In the spring of 2012, Panamanian government created a Friendly Nations Visa (FNV) for residents of 22 countries that it deemed had maintained friendly diplomatic, investment and economic ties with Panama. The list of friendly nations has expanded since through three amendments to include forty eight countries and it continues to grow.
The primary objective of the visa is to attract professionals and highly skilled workers to fill the shortage of qualified workers domestically.
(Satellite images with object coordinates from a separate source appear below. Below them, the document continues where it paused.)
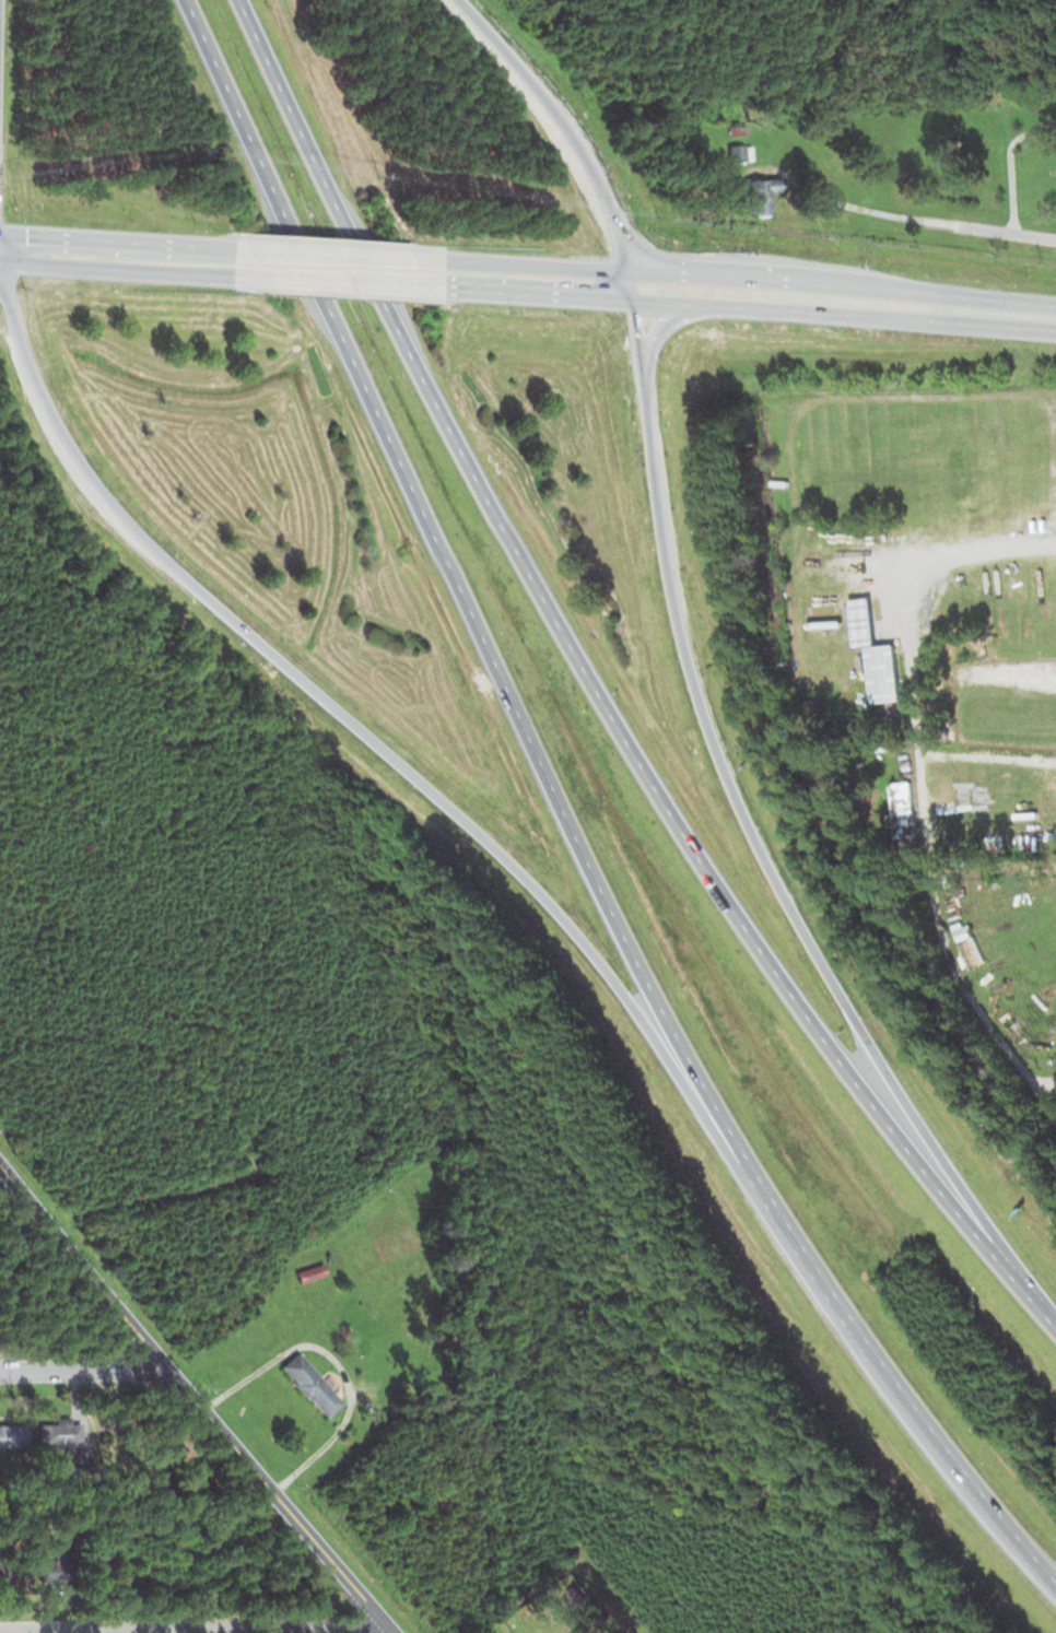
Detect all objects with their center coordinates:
road: (575, 135)
building: (741, 152)
building: (761, 197)
road: (844, 201)
road: (989, 228)
road: (117, 240)
road: (338, 253)
road: (117, 268)
road: (339, 282)
road: (749, 284)
road: (542, 294)
road: (848, 311)
road: (790, 483)
building: (944, 584)
building: (844, 586)
road: (466, 600)
building: (943, 605)
building: (961, 620)
building: (881, 657)
road: (585, 674)
road: (369, 741)
road: (746, 827)
building: (433, 963)
building: (443, 1061)
building: (449, 1105)
road: (156, 1196)
building: (312, 1272)
road: (1041, 1308)
road: (84, 1369)
building: (314, 1384)
road: (901, 1396)
road: (196, 1400)
building: (456, 1400)
building: (61, 1434)
building: (15, 1436)
building: (77, 1472)
building: (16, 1570)
building: (53, 1570)
road: (195, 1627)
The visa requirements promote business creation, employment and real estate investing with very few hurdles to overcome. In exchange, Panamanian government will grant visa holders permanent residency and in five years, residents will be eligible to become citizens. A secondary objective of the FNV is to hopefully reduce the number of permanent “tourist” visitors who desire to live in Panama, but who must exit the country every six months to renew their tourist visas. Here’s an up-to-date list of the eligible friendly nations:
Andorra; Argentina; Australia; Austria; Belgium; Brazil; Canada; Chile; Costa Rica; Croatia; Cyprus; Czech Republic; Denmark; Estonia; Finland; France; Germany; Greece Hong Kong; Hungary; Ireland; Israel; Japan; Korea; Latvia; Liechtenstein; Lithuania; Luxembourg; Malta; Monaco; Montenegro; Netherlands; New Zealand; Norway; Poland; Portugal; San Marino; Serbia; Singapore; Slovak Republic; South Africa; Spain; Sweden; Switzerland; Taiwan: United Kingdom of Great Britain and Northern Ireland; United States of America and Uruguay
This visa, as with others, requires hiring a lawyer to file the paperwork. This is a legal requirement so unfortunately you cannot proceed without hiring a lawyer. However, many lawyers, including our partners, will process this application for just over $1,000. If you don’t have an offer of employment then to incorporate a business will be an additional $1,500 or so. Therefore, on the low end, you’re looking at spending $2,500 and on the high end $6,000+ depending on the law services retained. Here’s an idea of what’s required to apply for the FNV:
- passport photographs;
- proof of at least $5,000 in a Panamanian bank;
- second passport of identification i.e. driver’s license;
- criminal background check;
- medical certificate;
- own property in Panama, or
- own a corporation or foundation, or
- have an employment contract authenticated by the Ministry of Labor
In terms of popular relocation visas for foreigners, there really was only one option before the FNV was introduced. Panama offers a very appealing pensioners program lined with tax benefits and discount privileges. However, this visa was meant to attract the 50+ crowd looking to retire in a foreign country. Marriage, student and immigration visas are available as well, but none of these are as “friendly” and opportunistic as the Friendly Nations Visa.